## [Text section]
▼▼▼

I hated it. I hated every moment of it. I hated the t-shirts, the Helvetica, the ridiculously long belts that looked like my boyfriend’s ratchet straps, the DJ sets, everything. I couldn’t find an access point into Abloh’s world. I didn’t understand his language. It was weirdly austere, abnormally colored, alien, and foreign, even to me, a person who could at least understand the function of streetwear even if I didn’t like it. I let Abloh roll off of me. I knew no one who owned any of his clothes, no one who professed to even liking any of his clothes, and to this day I’m not sure I’ve seen any of his clothes on an Atlantan. As long as I ignored the Rapper he worked for, I could avoid him. All of this changed after Harry and Meghan got married in 2018. 

Meghan Markle in 2010. (Getty Images, edited by the author.)

It was fantastic. Meg was beautiful in Givenchy. Serena Williams wore an incredible fascinator. Meg’s mother wore Oscar de la Renta, and even Harry managed to make that fascist-looking Blues-and-Royals getup look dashing. I was reminded of the sheer ecstasy and fantasy of clothing, and I was back in. Shortly after the wedding, my friend asked me to come work with her on an issue of a fashion magazine in Berlin, maybe write about clothes. Fuck yes. Once there, I finally had to consider Virgil Abloh again. Everything was about Abloh again. He was eclipsing the Rapper who had helped make him so famous. I became close with a copyeditor there, and we enjoyed making “Abloh” shorthand for everything we found distasteful about the aspirational glamour we were manufacturing. It was him I told first about seeing Abloh’s exhibition Figures of Speech.

▲▲▲

## [Supplied entries]
▼▼▼

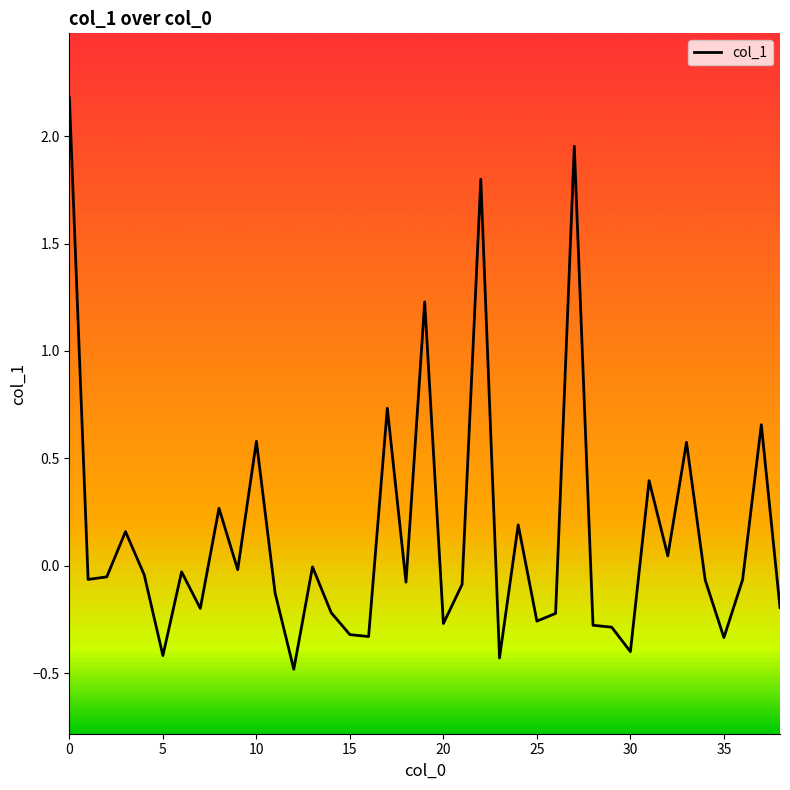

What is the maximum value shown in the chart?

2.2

▲▲▲
▼▼▼

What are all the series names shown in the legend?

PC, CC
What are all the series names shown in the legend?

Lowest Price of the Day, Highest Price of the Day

▲▲▲

## [Problems and tasks]
• 1. Condense the paragraph of the passage on Virgil Abloh that begins "It was fantastic." into a shorter version, keeping its main facts.
• 2. Reproduce word for word the part of the passage on Virgil Abloh between "I hated it." and "by the author.)", inclusive.
• 3. According to the passage on Virgil Abloh, in what city was the fashion magazine the writer's friend asked for help with?
The listing plays no role here.

## [Solution set]
• 1. The wedding was fantastic. Meghan looked beautiful in Givenchy, Serena Williams wore an incredible fascinator, Meghan's mother wore Oscar de la Renta, and Harry looked dashing in his Blues-and-Royals getup. It brought back my joy in clothing. Soon after, a friend asked me to work with her on an issue of a Berlin fashion magazine. There, Abloh was everywhere again, eclipsing the Rapper who had helped make him famous. A copyeditor and I used "Abloh" as shorthand for everything we found distasteful about the glamour we were producing, and he was the first person I told about seeing Abloh's exhibition Figures of Speech.

• 2.
I hated it. I hated every moment of it. I hated the t-shirts, the Helvetica, the ridiculously long belts that looked like my boyfriend’s ratchet straps, the DJ sets, everything. I couldn’t find an access point into Abloh’s world. I didn’t understand his language. It was weirdly austere, abnormally colored, alien, and foreign, even to me, a person who could at least understand the function of streetwear even if I didn’t like it. I let Abloh roll off of me. I knew no one who owned any of his clothes, no one who professed to even liking any of his clothes, and to this day I’m not sure I’ve seen any of his clothes on an Atlantan. As long as I ignored the Rapper he worked for, I could avoid him. All of this changed after Harry and Meghan got married in 2018. 

Meghan Markle in 2010. (Getty Images, edited by the author.)

• 3. Berlin